**Listed entries**
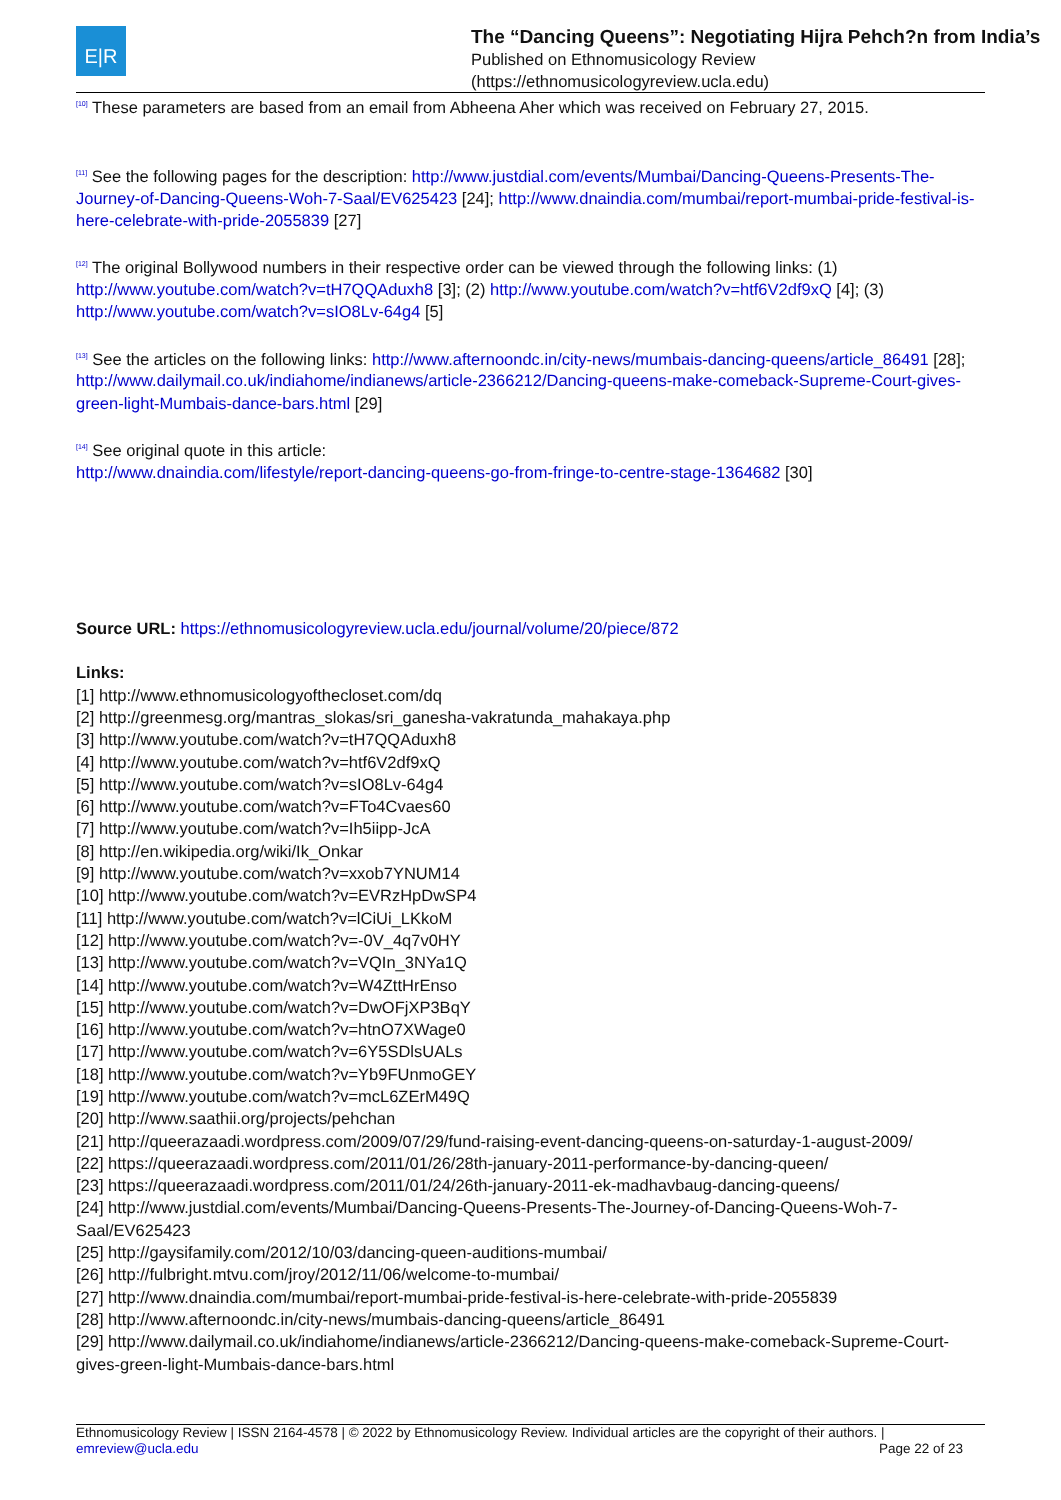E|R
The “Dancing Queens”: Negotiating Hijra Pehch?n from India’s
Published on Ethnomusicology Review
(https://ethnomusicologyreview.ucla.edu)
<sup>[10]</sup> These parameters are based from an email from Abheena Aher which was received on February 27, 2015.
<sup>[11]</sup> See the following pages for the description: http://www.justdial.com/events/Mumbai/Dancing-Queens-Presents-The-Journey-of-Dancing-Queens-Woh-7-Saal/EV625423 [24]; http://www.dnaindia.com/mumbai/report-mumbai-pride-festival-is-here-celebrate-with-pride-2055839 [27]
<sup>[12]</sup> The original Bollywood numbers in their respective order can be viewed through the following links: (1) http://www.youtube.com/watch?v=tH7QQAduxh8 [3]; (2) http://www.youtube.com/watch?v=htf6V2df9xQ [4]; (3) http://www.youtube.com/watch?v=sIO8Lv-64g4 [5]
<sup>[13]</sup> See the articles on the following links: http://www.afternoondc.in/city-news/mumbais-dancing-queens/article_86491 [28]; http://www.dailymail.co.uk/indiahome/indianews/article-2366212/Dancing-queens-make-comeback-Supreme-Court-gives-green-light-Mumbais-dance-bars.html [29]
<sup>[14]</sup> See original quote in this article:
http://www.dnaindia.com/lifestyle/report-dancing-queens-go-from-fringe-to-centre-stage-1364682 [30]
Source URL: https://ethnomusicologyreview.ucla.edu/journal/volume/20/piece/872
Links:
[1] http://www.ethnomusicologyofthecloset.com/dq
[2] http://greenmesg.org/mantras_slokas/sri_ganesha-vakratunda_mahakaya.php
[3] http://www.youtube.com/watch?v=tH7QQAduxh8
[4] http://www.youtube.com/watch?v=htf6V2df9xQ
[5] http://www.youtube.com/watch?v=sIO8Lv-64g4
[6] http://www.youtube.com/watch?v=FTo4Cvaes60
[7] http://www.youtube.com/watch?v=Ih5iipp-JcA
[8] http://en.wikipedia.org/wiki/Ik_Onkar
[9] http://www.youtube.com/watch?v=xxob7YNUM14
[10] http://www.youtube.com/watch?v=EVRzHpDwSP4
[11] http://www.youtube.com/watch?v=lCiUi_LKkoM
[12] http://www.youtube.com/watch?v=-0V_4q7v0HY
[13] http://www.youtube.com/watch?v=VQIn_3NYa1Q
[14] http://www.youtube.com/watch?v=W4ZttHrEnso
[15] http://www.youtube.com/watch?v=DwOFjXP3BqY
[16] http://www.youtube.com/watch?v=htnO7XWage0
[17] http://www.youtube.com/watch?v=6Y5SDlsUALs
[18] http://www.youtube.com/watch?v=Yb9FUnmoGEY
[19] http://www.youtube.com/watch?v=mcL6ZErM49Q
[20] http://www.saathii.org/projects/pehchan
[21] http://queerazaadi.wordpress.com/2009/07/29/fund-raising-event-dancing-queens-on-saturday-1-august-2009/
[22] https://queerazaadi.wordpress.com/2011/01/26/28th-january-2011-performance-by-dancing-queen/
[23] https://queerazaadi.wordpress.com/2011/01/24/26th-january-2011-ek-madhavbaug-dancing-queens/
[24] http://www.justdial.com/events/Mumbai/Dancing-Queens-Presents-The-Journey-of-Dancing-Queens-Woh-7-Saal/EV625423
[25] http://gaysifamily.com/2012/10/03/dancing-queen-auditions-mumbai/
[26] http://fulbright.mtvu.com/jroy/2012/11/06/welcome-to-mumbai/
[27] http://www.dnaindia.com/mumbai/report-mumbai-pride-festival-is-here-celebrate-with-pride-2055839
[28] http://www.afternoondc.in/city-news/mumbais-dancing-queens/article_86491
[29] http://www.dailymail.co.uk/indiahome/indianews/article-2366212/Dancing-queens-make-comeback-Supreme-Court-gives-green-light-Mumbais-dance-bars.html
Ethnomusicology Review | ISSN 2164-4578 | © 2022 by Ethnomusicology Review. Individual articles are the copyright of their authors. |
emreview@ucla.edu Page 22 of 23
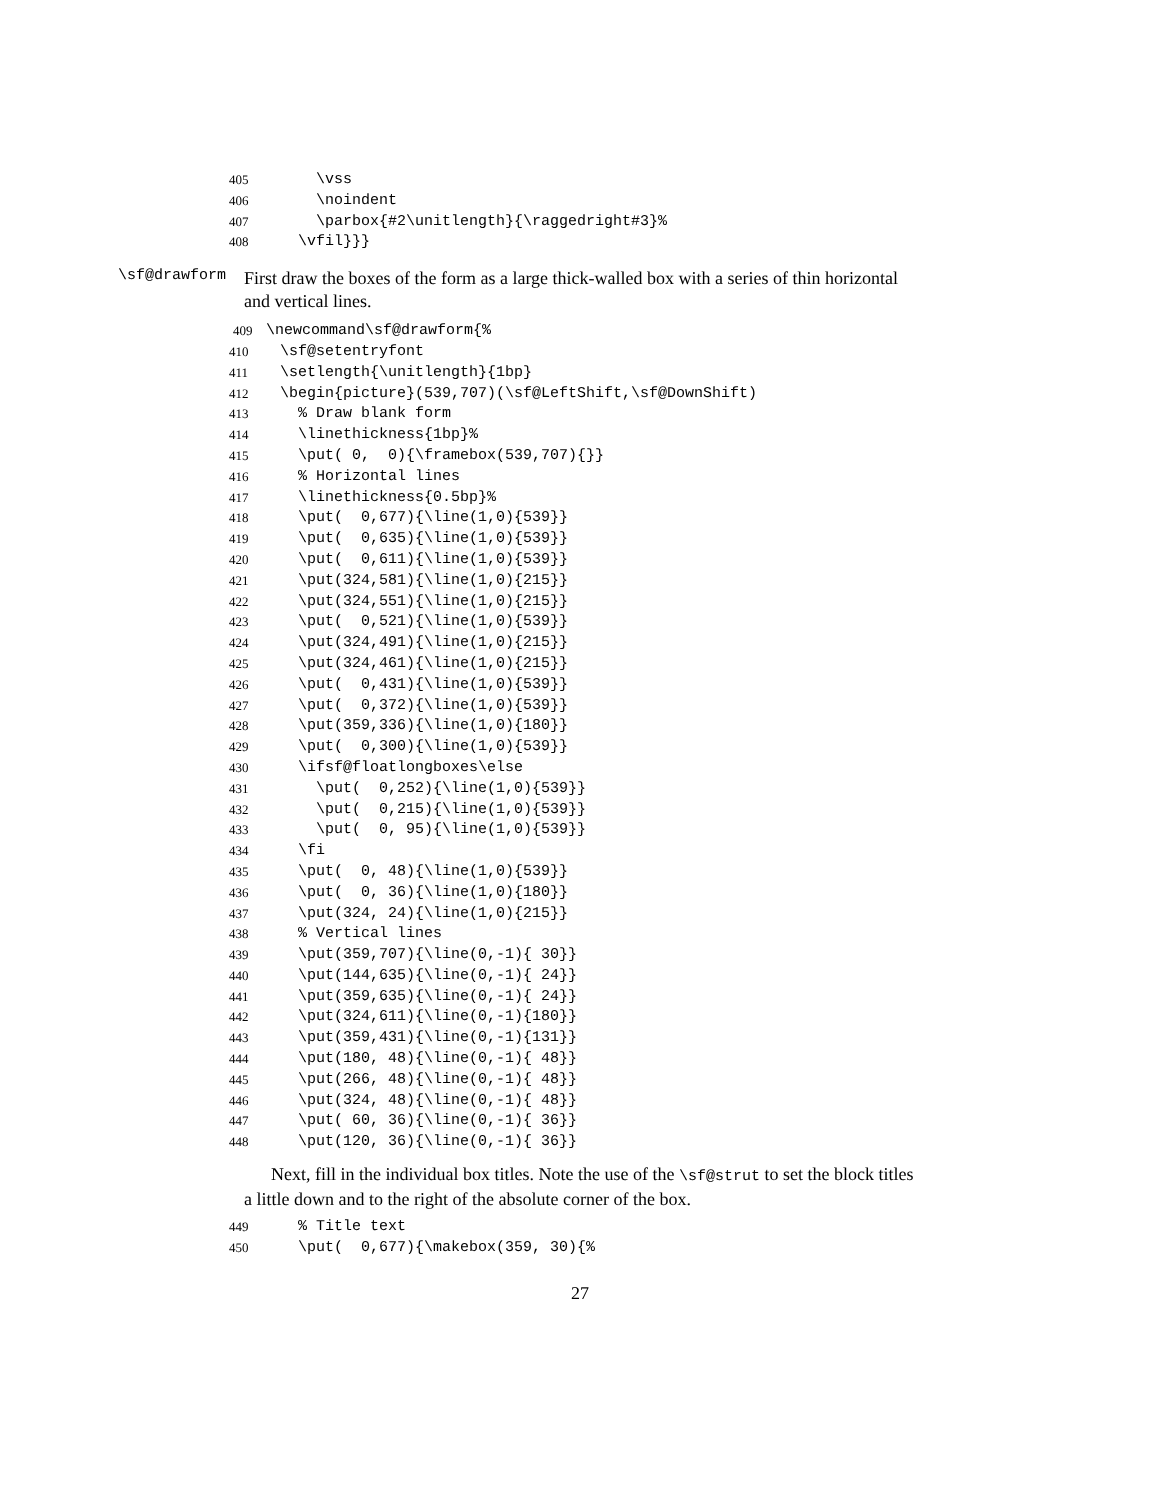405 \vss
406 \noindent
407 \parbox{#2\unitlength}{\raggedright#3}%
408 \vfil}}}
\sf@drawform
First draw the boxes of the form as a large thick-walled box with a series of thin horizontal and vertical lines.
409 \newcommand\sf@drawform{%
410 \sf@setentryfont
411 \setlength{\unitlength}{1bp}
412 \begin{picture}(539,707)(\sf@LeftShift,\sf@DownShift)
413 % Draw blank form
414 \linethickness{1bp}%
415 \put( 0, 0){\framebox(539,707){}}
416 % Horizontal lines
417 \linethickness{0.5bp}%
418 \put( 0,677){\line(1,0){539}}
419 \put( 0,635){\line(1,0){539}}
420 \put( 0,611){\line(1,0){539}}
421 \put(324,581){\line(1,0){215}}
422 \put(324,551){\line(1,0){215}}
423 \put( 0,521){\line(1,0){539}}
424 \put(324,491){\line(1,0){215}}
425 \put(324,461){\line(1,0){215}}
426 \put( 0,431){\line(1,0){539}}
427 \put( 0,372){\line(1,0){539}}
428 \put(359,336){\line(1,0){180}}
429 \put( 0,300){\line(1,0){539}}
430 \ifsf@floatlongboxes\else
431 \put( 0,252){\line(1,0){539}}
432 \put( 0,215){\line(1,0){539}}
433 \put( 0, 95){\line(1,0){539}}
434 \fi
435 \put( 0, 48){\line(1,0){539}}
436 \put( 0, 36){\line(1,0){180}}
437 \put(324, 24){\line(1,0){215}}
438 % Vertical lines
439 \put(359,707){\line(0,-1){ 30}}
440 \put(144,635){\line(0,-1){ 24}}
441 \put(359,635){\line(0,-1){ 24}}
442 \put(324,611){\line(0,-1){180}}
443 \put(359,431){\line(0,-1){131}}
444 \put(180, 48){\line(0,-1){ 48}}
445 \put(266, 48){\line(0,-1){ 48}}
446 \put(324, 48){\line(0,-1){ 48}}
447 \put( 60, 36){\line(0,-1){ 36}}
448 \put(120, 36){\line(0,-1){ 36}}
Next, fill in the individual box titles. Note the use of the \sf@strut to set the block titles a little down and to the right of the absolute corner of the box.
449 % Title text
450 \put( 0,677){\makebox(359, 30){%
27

**What you are asked to do**
Your job is to copy every entry exactly. Omit the pictures.

**Exercise result**
E|R
The “Dancing Queens”: Negotiating Hijra Pehch?n from India’s
Published on Ethnomusicology Review
(https://ethnomusicologyreview.ucla.edu)
<sup>[10]</sup> These parameters are based from an email from Abheena Aher which was received on February 27, 2015.
<sup>[11]</sup> See the following pages for the description: http://www.justdial.com/events/Mumbai/Dancing-Queens-Presents-The-Journey-of-Dancing-Queens-Woh-7-Saal/EV625423 [24]; http://www.dnaindia.com/mumbai/report-mumbai-pride-festival-is-here-celebrate-with-pride-2055839 [27]
<sup>[12]</sup> The original Bollywood numbers in their respective order can be viewed through the following links: (1) http://www.youtube.com/watch?v=tH7QQAduxh8 [3]; (2) http://www.youtube.com/watch?v=htf6V2df9xQ [4]; (3) http://www.youtube.com/watch?v=sIO8Lv-64g4 [5]
<sup>[13]</sup> See the articles on the following links: http://www.afternoondc.in/city-news/mumbais-dancing-queens/article_86491 [28]; http://www.dailymail.co.uk/indiahome/indianews/article-2366212/Dancing-queens-make-comeback-Supreme-Court-gives-green-light-Mumbais-dance-bars.html [29]
<sup>[14]</sup> See original quote in this article:
http://www.dnaindia.com/lifestyle/report-dancing-queens-go-from-fringe-to-centre-stage-1364682 [30]
Source URL: https://ethnomusicologyreview.ucla.edu/journal/volume/20/piece/872
Links:
[1] http://www.ethnomusicologyofthecloset.com/dq
[2] http://greenmesg.org/mantras_slokas/sri_ganesha-vakratunda_mahakaya.php
[3] http://www.youtube.com/watch?v=tH7QQAduxh8
[4] http://www.youtube.com/watch?v=htf6V2df9xQ
[5] http://www.youtube.com/watch?v=sIO8Lv-64g4
[6] http://www.youtube.com/watch?v=FTo4Cvaes60
[7] http://www.youtube.com/watch?v=Ih5iipp-JcA
[8] http://en.wikipedia.org/wiki/Ik_Onkar
[9] http://www.youtube.com/watch?v=xxob7YNUM14
[10] http://www.youtube.com/watch?v=EVRzHpDwSP4
[11] http://www.youtube.com/watch?v=lCiUi_LKkoM
[12] http://www.youtube.com/watch?v=-0V_4q7v0HY
[13] http://www.youtube.com/watch?v=VQIn_3NYa1Q
[14] http://www.youtube.com/watch?v=W4ZttHrEnso
[15] http://www.youtube.com/watch?v=DwOFjXP3BqY
[16] http://www.youtube.com/watch?v=htnO7XWage0
[17] http://www.youtube.com/watch?v=6Y5SDlsUALs
[18] http://www.youtube.com/watch?v=Yb9FUnmoGEY
[19] http://www.youtube.com/watch?v=mcL6ZErM49Q
[20] http://www.saathii.org/projects/pehchan
[21] http://queerazaadi.wordpress.com/2009/07/29/fund-raising-event-dancing-queens-on-saturday-1-august-2009/
[22] https://queerazaadi.wordpress.com/2011/01/26/28th-january-2011-performance-by-dancing-queen/
[23] https://queerazaadi.wordpress.com/2011/01/24/26th-january-2011-ek-madhavbaug-dancing-queens/
[24] http://www.justdial.com/events/Mumbai/Dancing-Queens-Presents-The-Journey-of-Dancing-Queens-Woh-7-Saal/EV625423
[25] http://gaysifamily.com/2012/10/03/dancing-queen-auditions-mumbai/
[26] http://fulbright.mtvu.com/jroy/2012/11/06/welcome-to-mumbai/
[27] http://www.dnaindia.com/mumbai/report-mumbai-pride-festival-is-here-celebrate-with-pride-2055839
[28] http://www.afternoondc.in/city-news/mumbais-dancing-queens/article_86491
[29] http://www.dailymail.co.uk/indiahome/indianews/article-2366212/Dancing-queens-make-comeback-Supreme-Court-gives-green-light-Mumbais-dance-bars.html
Ethnomusicology Review | ISSN 2164-4578 | © 2022 by Ethnomusicology Review. Individual articles are the copyright of their authors. |
emreview@ucla.edu Page 22 of 23
405 \vss
406 \noindent
407 \parbox{#2\unitlength}{\raggedright#3}%
408 \vfil}}}
\sf@drawform
First draw the boxes of the form as a large thick-walled box with a series of thin horizontal and vertical lines.
409 \newcommand\sf@drawform{%
410 \sf@setentryfont
411 \setlength{\unitlength}{1bp}
412 \begin{picture}(539,707)(\sf@LeftShift,\sf@DownShift)
413 % Draw blank form
414 \linethickness{1bp}%
415 \put( 0, 0){\framebox(539,707){}}
416 % Horizontal lines
417 \linethickness{0.5bp}%
418 \put( 0,677){\line(1,0){539}}
419 \put( 0,635){\line(1,0){539}}
420 \put( 0,611){\line(1,0){539}}
421 \put(324,581){\line(1,0){215}}
422 \put(324,551){\line(1,0){215}}
423 \put( 0,521){\line(1,0){539}}
424 \put(324,491){\line(1,0){215}}
425 \put(324,461){\line(1,0){215}}
426 \put( 0,431){\line(1,0){539}}
427 \put( 0,372){\line(1,0){539}}
428 \put(359,336){\line(1,0){180}}
429 \put( 0,300){\line(1,0){539}}
430 \ifsf@floatlongboxes\else
431 \put( 0,252){\line(1,0){539}}
432 \put( 0,215){\line(1,0){539}}
433 \put( 0, 95){\line(1,0){539}}
434 \fi
435 \put( 0, 48){\line(1,0){539}}
436 \put( 0, 36){\line(1,0){180}}
437 \put(324, 24){\line(1,0){215}}
438 % Vertical lines
439 \put(359,707){\line(0,-1){ 30}}
440 \put(144,635){\line(0,-1){ 24}}
441 \put(359,635){\line(0,-1){ 24}}
442 \put(324,611){\line(0,-1){180}}
443 \put(359,431){\line(0,-1){131}}
444 \put(180, 48){\line(0,-1){ 48}}
445 \put(266, 48){\line(0,-1){ 48}}
446 \put(324, 48){\line(0,-1){ 48}}
447 \put( 60, 36){\line(0,-1){ 36}}
448 \put(120, 36){\line(0,-1){ 36}}
Next, fill in the individual box titles. Note the use of the \sf@strut to set the block titles a little down and to the right of the absolute corner of the box.
449 % Title text
450 \put( 0,677){\makebox(359, 30){%
27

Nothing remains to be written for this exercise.